Again, forgive me if this sounds really uninformed, but don't massive layoffs normally help a company save billions? Isn't a bloated payroll and too many facilities/branches one of the things that hurts banks?
Again, forgive me if this sounds really uninformed, but don't massive layoffs normally help a company save billions? Isn't a bloated payroll and too many facilities/branches one of the things that hurts banks?
Actually, it can (as well as putting subsidiaries on the market). Pretty much happened to Ford. They laid off several thousand workers and decided to sell Land Rover and Jaguar. At the time some other company bought, Ford revenues increased by $800 million.

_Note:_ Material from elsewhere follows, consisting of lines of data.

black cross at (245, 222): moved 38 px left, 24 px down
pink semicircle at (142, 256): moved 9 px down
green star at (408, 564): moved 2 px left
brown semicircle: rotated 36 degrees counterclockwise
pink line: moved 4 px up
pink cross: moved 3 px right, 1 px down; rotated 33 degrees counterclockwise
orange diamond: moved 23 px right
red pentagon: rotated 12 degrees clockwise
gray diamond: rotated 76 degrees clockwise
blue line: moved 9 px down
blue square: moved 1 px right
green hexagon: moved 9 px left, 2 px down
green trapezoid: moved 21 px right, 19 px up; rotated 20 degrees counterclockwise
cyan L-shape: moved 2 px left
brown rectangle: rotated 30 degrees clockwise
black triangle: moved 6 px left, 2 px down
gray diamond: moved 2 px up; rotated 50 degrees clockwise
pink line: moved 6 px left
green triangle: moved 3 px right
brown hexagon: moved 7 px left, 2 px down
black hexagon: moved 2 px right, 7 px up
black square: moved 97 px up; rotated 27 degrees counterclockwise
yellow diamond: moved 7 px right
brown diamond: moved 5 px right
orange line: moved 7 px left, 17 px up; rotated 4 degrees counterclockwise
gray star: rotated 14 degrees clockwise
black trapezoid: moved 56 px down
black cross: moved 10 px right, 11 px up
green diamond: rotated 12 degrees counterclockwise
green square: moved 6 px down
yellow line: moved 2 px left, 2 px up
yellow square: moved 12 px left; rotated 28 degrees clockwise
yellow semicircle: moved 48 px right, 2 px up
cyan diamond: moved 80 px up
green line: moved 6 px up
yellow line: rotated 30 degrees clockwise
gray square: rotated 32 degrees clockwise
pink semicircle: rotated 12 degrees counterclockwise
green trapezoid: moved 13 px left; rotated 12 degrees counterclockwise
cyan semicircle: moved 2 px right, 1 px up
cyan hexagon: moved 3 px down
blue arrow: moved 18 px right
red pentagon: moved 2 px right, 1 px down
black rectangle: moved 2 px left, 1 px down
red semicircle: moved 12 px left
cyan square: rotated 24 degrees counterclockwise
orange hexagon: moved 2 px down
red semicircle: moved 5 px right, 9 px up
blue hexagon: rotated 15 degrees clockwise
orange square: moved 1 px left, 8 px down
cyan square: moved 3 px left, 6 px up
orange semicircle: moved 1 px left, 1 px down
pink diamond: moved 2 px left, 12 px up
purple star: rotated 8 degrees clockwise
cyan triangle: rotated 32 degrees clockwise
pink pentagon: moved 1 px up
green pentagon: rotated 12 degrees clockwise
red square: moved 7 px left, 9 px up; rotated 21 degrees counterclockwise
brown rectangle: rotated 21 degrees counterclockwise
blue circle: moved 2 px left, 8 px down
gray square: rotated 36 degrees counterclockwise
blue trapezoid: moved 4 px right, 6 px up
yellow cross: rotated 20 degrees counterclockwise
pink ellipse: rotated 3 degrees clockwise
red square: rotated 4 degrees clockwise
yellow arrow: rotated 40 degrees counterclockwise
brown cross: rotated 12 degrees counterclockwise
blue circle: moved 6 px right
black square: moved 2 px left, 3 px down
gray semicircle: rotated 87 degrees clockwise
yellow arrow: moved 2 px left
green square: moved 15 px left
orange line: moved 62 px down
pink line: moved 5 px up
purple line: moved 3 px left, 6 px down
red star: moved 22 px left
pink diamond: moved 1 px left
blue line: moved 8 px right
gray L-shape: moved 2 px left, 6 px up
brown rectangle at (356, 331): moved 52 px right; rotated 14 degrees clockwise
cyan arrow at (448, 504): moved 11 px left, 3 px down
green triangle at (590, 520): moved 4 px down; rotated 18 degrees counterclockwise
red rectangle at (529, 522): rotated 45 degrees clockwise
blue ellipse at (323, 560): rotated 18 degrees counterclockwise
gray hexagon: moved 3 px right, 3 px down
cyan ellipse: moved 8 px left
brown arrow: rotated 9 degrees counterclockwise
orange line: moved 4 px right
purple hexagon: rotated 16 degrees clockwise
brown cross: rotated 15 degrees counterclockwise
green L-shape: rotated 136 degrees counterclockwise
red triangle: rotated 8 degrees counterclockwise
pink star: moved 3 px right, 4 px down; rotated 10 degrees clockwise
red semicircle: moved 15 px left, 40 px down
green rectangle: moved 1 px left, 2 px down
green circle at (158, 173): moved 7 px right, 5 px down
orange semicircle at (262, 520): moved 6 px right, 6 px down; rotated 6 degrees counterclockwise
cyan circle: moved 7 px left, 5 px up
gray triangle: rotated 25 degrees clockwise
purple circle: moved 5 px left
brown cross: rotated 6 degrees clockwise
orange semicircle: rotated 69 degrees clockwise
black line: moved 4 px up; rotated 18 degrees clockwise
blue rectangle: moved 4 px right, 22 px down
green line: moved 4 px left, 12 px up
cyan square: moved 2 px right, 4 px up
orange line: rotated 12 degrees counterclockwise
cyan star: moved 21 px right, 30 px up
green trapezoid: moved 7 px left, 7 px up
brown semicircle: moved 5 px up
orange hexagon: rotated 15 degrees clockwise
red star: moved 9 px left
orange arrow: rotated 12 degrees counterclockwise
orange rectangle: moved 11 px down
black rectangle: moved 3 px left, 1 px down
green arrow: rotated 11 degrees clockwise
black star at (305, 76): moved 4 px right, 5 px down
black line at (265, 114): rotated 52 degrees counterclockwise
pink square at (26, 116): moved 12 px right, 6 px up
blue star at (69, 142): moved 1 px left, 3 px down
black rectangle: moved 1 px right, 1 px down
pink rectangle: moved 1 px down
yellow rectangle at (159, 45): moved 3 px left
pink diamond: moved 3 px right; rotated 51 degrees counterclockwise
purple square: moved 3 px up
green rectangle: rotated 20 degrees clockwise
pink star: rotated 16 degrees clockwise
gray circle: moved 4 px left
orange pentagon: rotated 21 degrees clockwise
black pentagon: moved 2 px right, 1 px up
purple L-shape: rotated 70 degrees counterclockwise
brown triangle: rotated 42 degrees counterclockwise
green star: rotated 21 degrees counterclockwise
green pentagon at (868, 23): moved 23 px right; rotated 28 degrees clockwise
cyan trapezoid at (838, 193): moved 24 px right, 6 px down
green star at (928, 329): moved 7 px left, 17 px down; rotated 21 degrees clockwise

Again, forgive me if this sounds really uninformed, but don't massive layoffs normally help a company save billions? Isn't a bloated payroll and too many facilities/branches one of the things that hurts banks?
If they can still conduct operations with the remaining staff.
What I saw was WaMu was everywhere...more branches that were at all needed. If I can exit my neighborhood, and I have to choose which bank branch to go to via convenience, that (to me as a business owner) means they're redundant. So I see that economists have unemployment pegged to go as high as 6.5% as jobs are shed for companies to try to turn profitable, but provided that people don't freak out if they actually have to drive 5 minutes to the branches that remained open, they're fine...
Will be interesting to see how much Wachovia and other banks lose in Q3 and Q4 2008 after these cuts...
If a person has a Wachovia Securities account, not cash, just equities and no Wachovia stock, just a brokerage account, can this be effected if Wachovia Bank has problems.
I assume that securities held in someones name by Wachovia Securities are safe and far as the equities themselves stand, as far as Wachovia Bank problems go, this should not effect brokerage accounts???????????
Who would be best to simply house investments with less than 3 trades a year?
I understand some have no fees with certain account balances.